O inquérito é um pouco pobre. Tem apenas dez perguntas, quatro das quais sobre os dados do respondente, deixando apenas seis para aquilo que supostamente querem saber, o estado das notas. Claro que um questionário tão exíguo deixa de fora as características que mais nos preocupam, a sua escassez e fugacidade. As notas rareiam e as poucas que nos entram na carteira arranjam logo um pretexto para sair. 

Sendo curto, o inquérito não deixa de mostrar que a boa disposição não abandonou o supervisor. Das seis perguntas sobre notas, duas respeitam às de 50. Ver uma nota dessas na minha carteira é como ver nevar em Lisboa, uma ocasião rara e feliz. Em vez de perguntarem pelas notas de vinte (frequente como a chuva, para manter a analogia) ou de dez (algo que vejo tantas vezes como táxis a cair de maduros), escolheram a via do humor sardónico e perguntam-nos sobre algo que desconhecemos.

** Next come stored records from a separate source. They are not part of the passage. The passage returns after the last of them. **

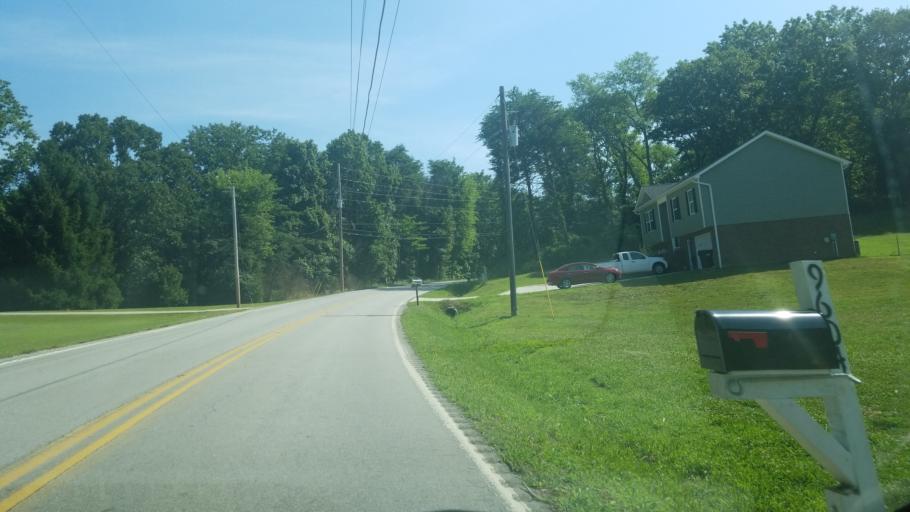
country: US
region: Tennessee
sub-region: Hamilton County
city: Lakesite
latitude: 35.2068
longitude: -85.0685
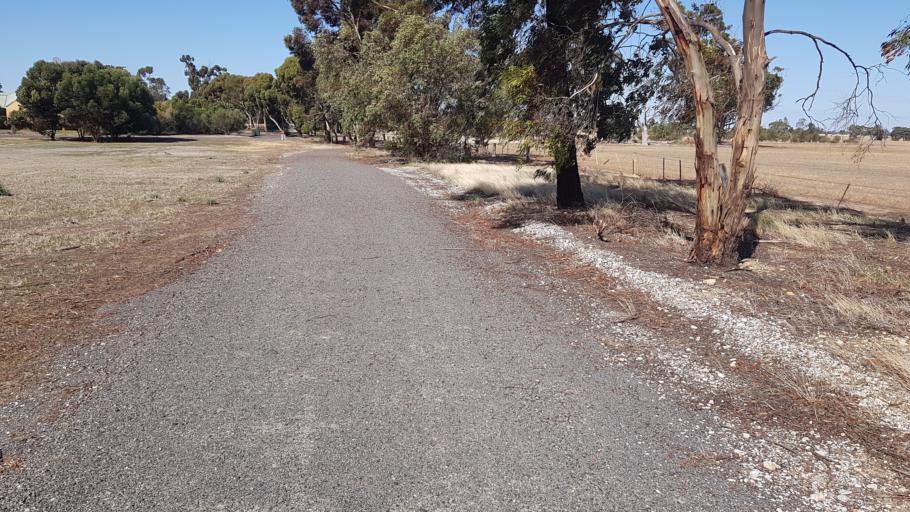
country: AU
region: Victoria
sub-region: Horsham
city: Horsham
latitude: -36.7465
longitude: 141.9361
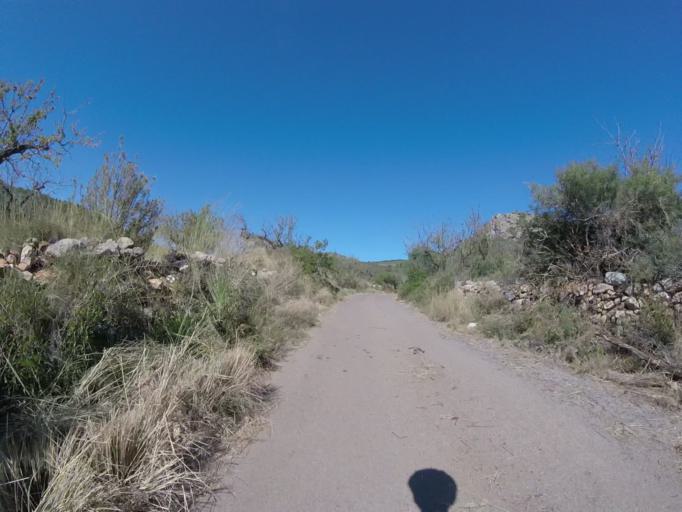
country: ES
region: Valencia
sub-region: Provincia de Castello
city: Orpesa/Oropesa del Mar
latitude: 40.1355
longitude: 0.1051
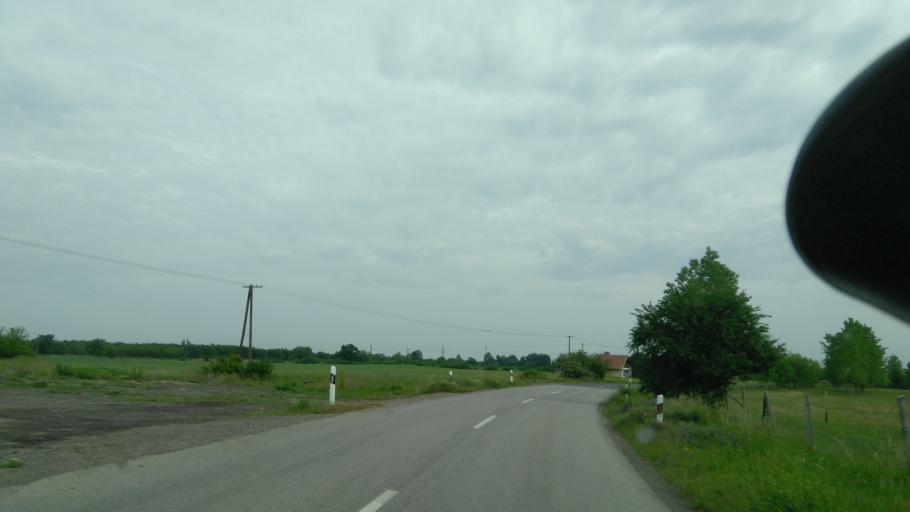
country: HU
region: Bekes
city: Szeghalom
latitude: 46.9987
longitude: 21.1741
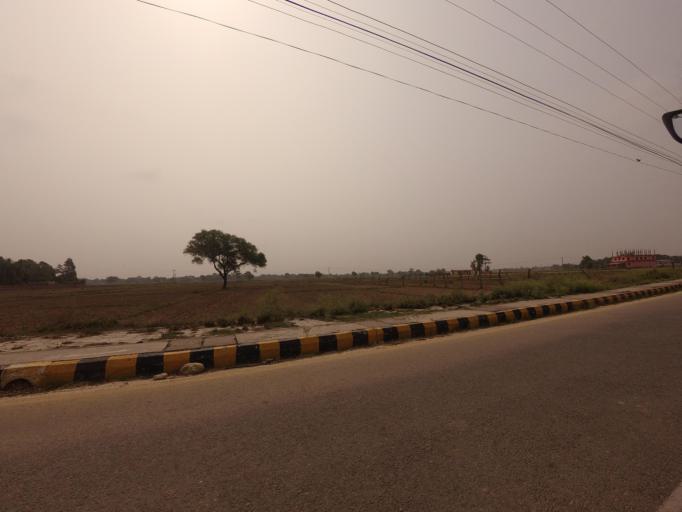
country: IN
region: Uttar Pradesh
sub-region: Maharajganj
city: Nautanwa
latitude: 27.4647
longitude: 83.2838
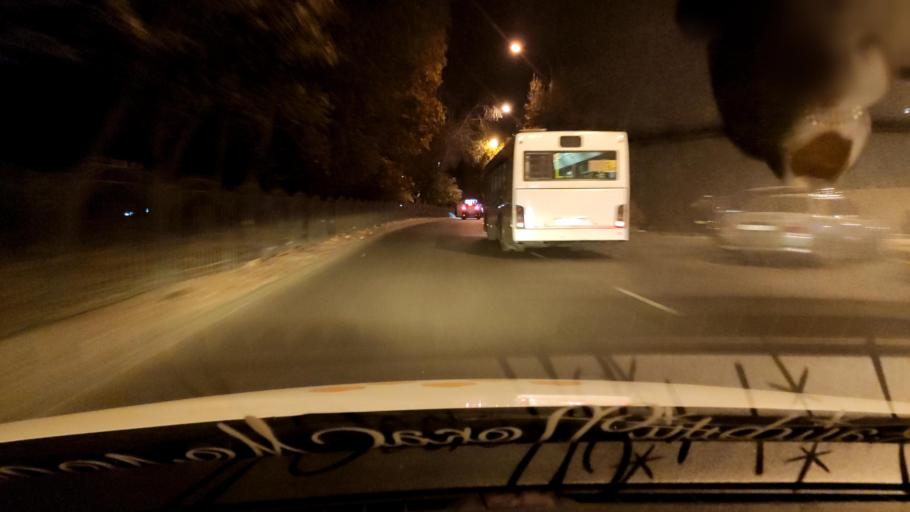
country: RU
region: Voronezj
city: Voronezh
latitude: 51.7097
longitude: 39.2298
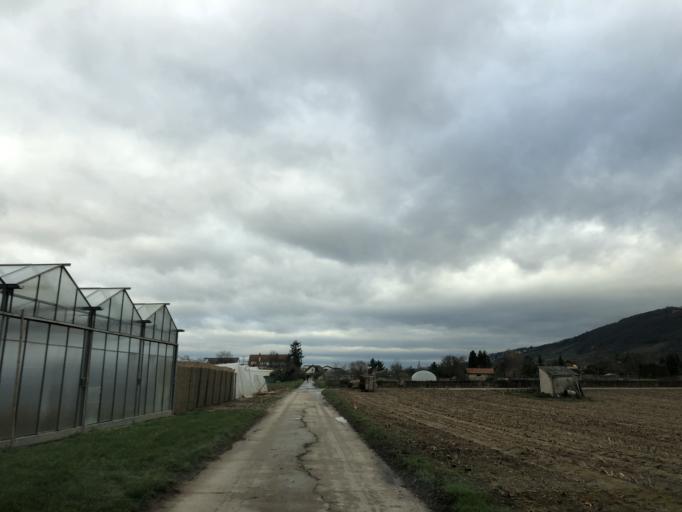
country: DE
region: Baden-Wuerttemberg
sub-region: Karlsruhe Region
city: Dossenheim
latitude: 49.4467
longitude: 8.6620
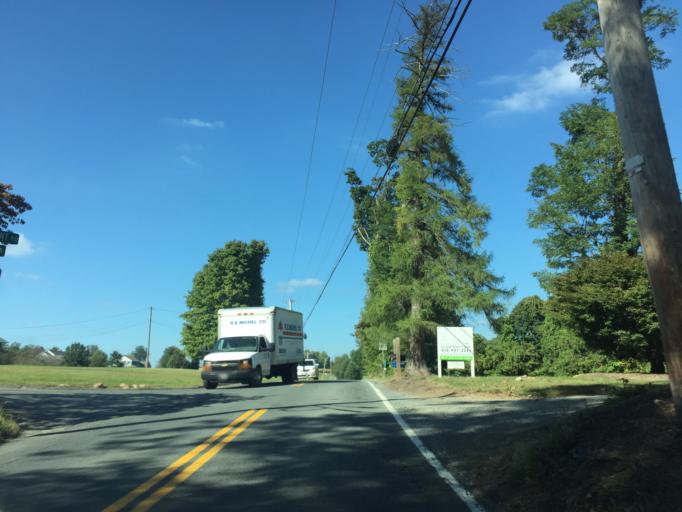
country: US
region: Maryland
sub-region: Harford County
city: Bel Air North
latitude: 39.5657
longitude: -76.4241
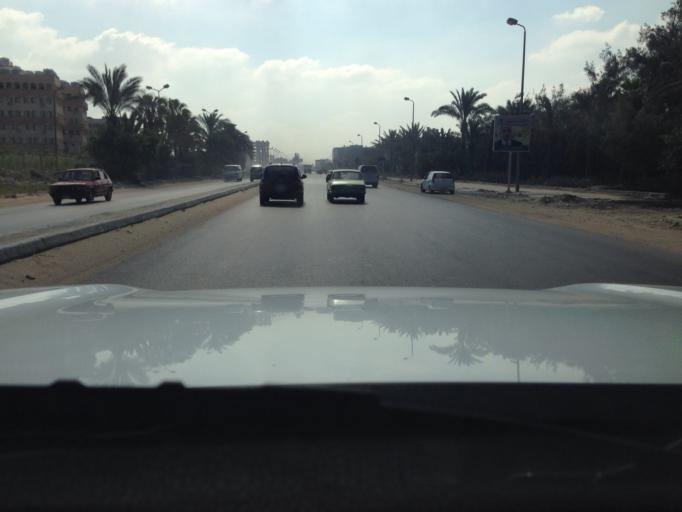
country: EG
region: Alexandria
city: Alexandria
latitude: 31.2039
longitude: 29.9730
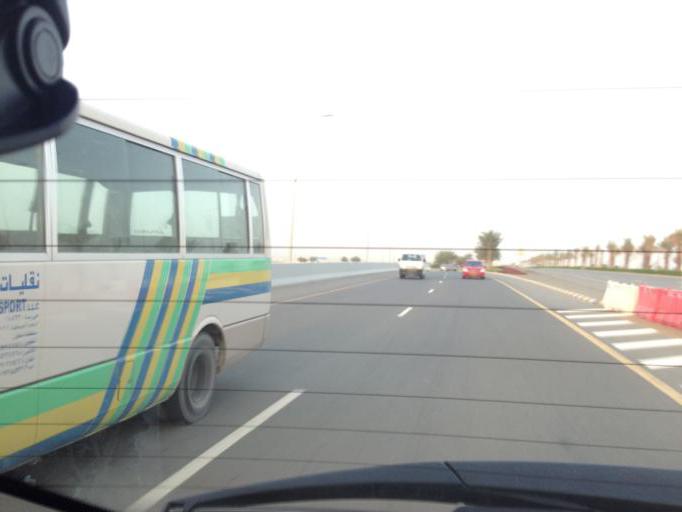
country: OM
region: Muhafazat Masqat
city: Bawshar
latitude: 23.6030
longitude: 58.3168
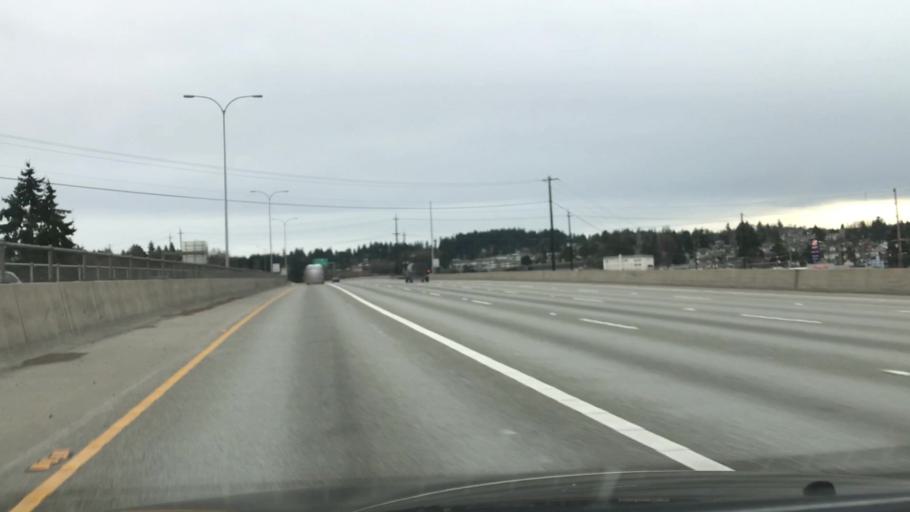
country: US
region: Washington
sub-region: Snohomish County
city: Everett
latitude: 47.9706
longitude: -122.1954
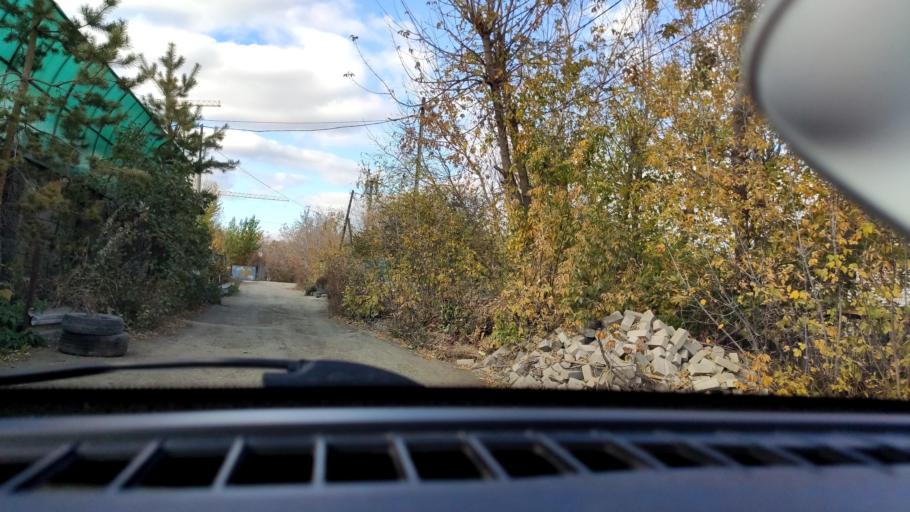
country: RU
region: Samara
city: Samara
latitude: 53.2216
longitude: 50.2088
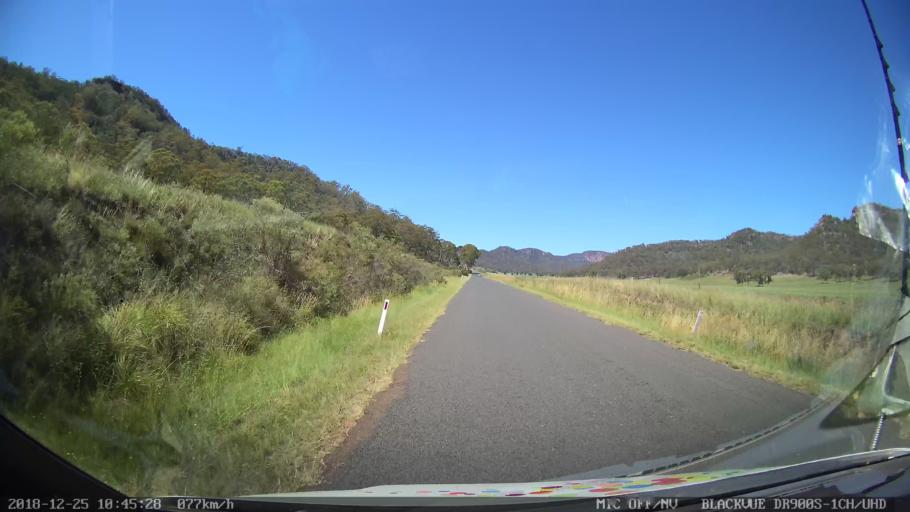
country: AU
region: New South Wales
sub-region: Upper Hunter Shire
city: Merriwa
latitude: -32.4335
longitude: 150.2898
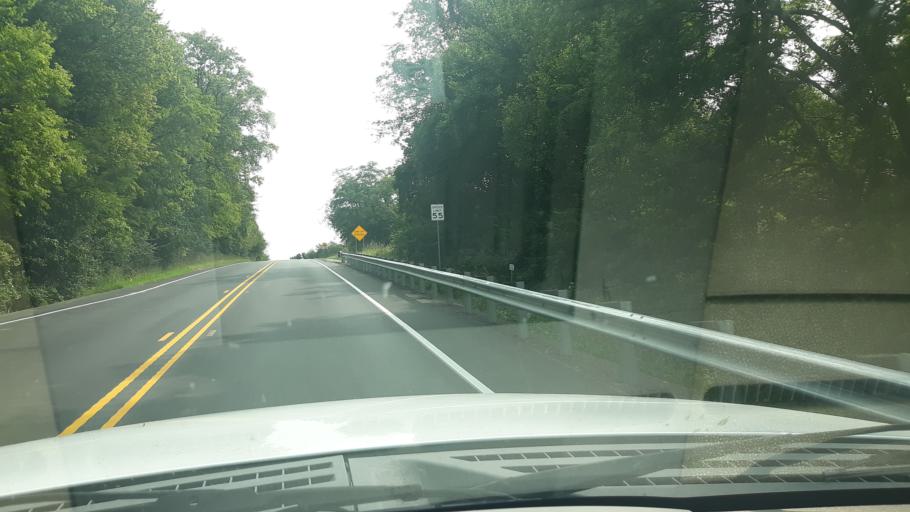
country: US
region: Indiana
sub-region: Gibson County
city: Owensville
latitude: 38.3558
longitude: -87.6591
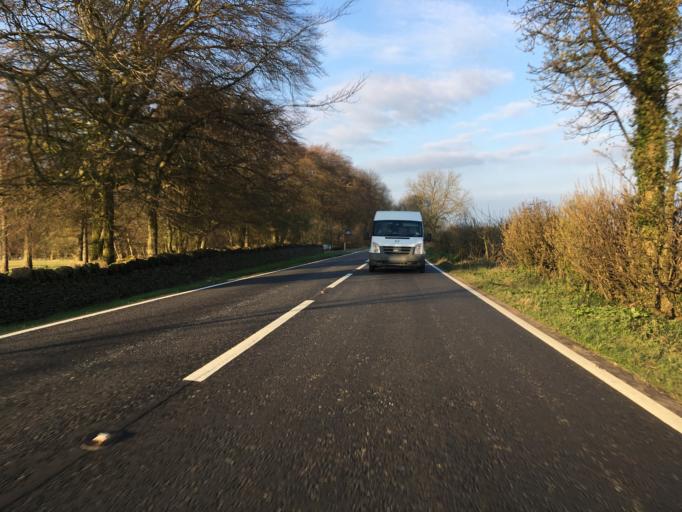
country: GB
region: England
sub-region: Gloucestershire
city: Charlton Kings
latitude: 51.8617
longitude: -2.0299
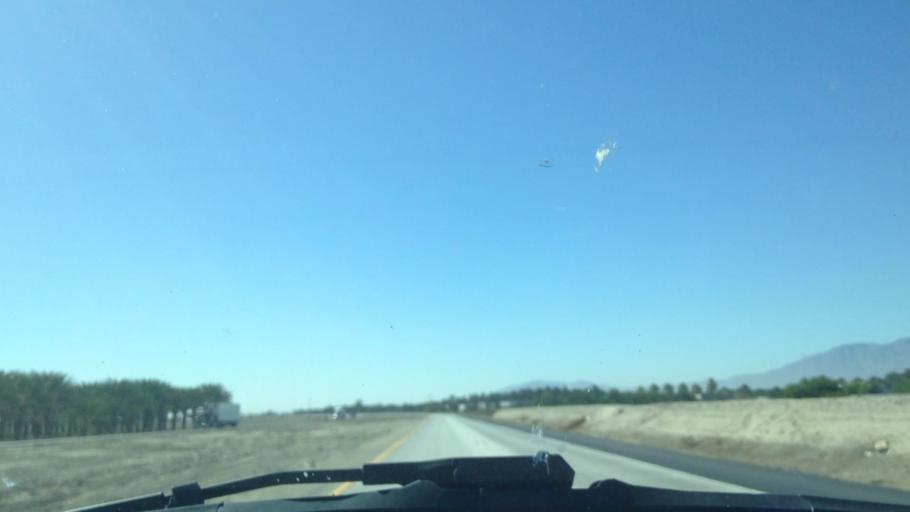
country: US
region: California
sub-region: Riverside County
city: Thermal
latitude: 33.6260
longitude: -116.1221
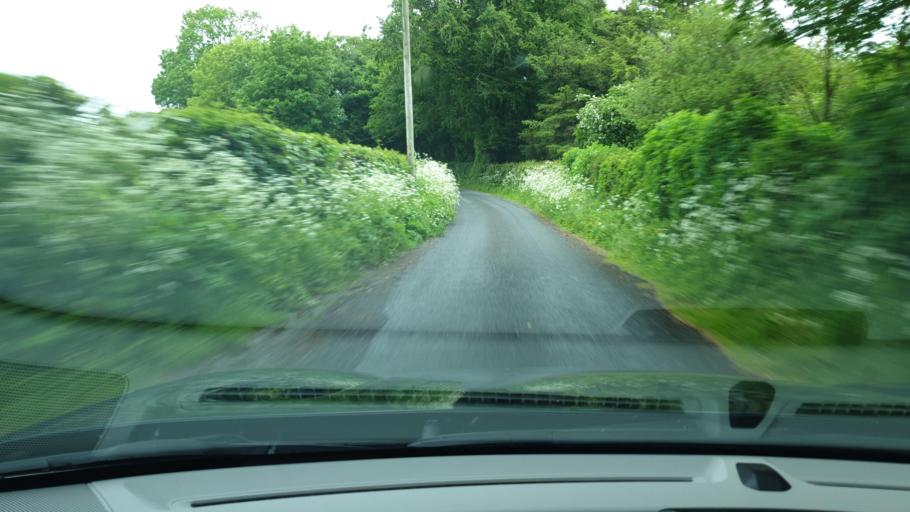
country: IE
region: Leinster
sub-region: Laois
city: Portlaoise
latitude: 53.0359
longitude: -7.3373
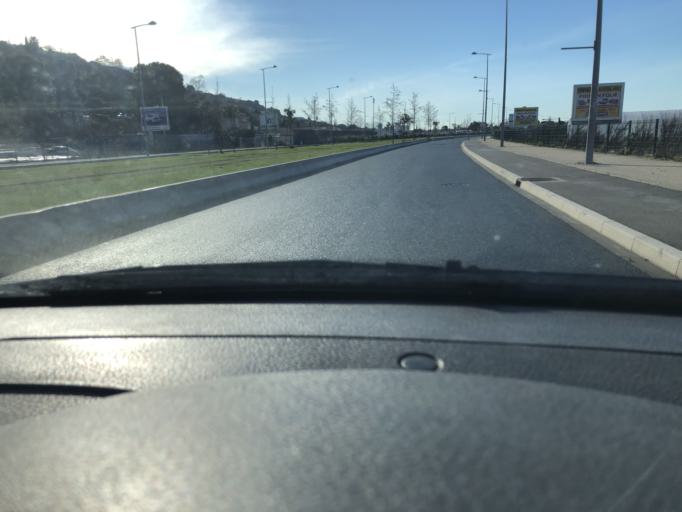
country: FR
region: Provence-Alpes-Cote d'Azur
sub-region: Departement des Alpes-Maritimes
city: Saint-Laurent-du-Var
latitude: 43.7040
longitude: 7.1968
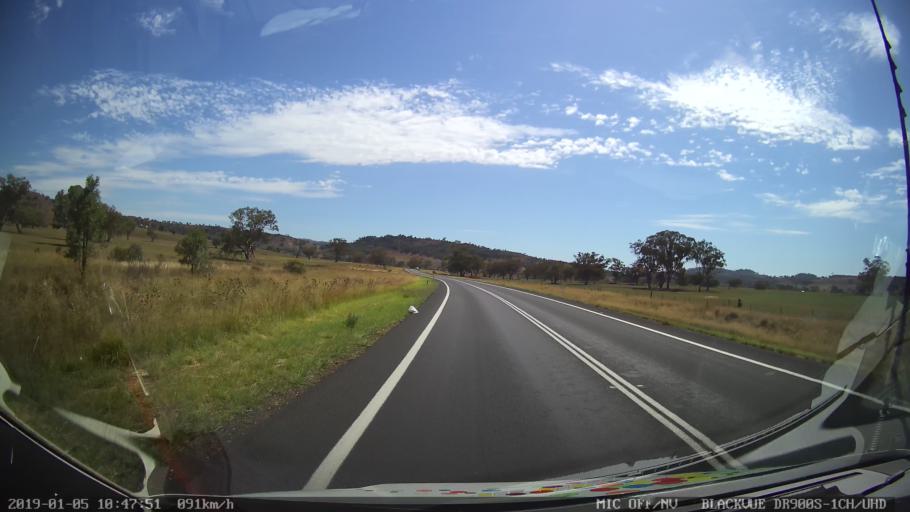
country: AU
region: New South Wales
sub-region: Warrumbungle Shire
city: Coonabarabran
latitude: -31.4415
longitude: 149.0384
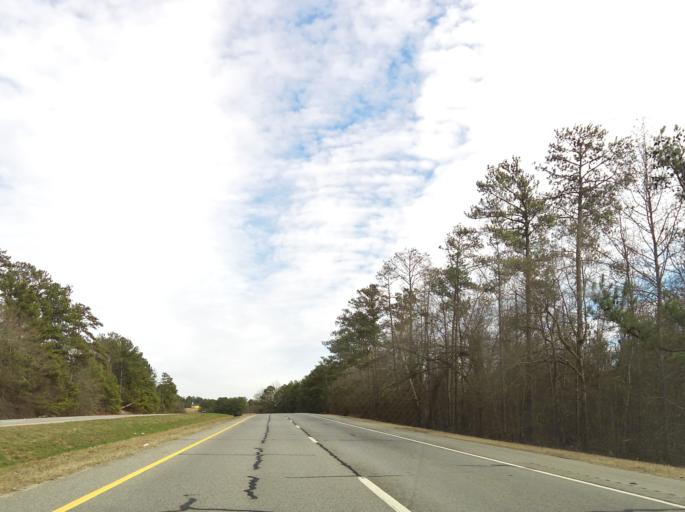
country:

Como é que sei que nos estão a gozar? Porque uma das opções de resposta é “não sei”. Mais cómico só acrescentando “nunca vi”.

O que o Banco de Portugal nos quer secretamente dizer é que sabe que está doente – que é um hikikomori  - mas continua de bom humor.

É certo este padecimento já nos tem custado muito caro. Eu percebo que as notas são como os BPN, coisas muito asquerosas em que não apetece tocar, mas alguém tem de ir lá ver o que se passa e esse é o trabalho deles.

Se o estômago é fraco, há que mudar de ramo. Da venda de cupcakes  à carpintaria de limpos há muitas actividades higiénicas, produtivas e gratificantes por onde enveredar. Áreas em que se pode ser pago por via electrónica de modo a evitar a porcaria que nunca deixará de se agarrar ao dinheiro.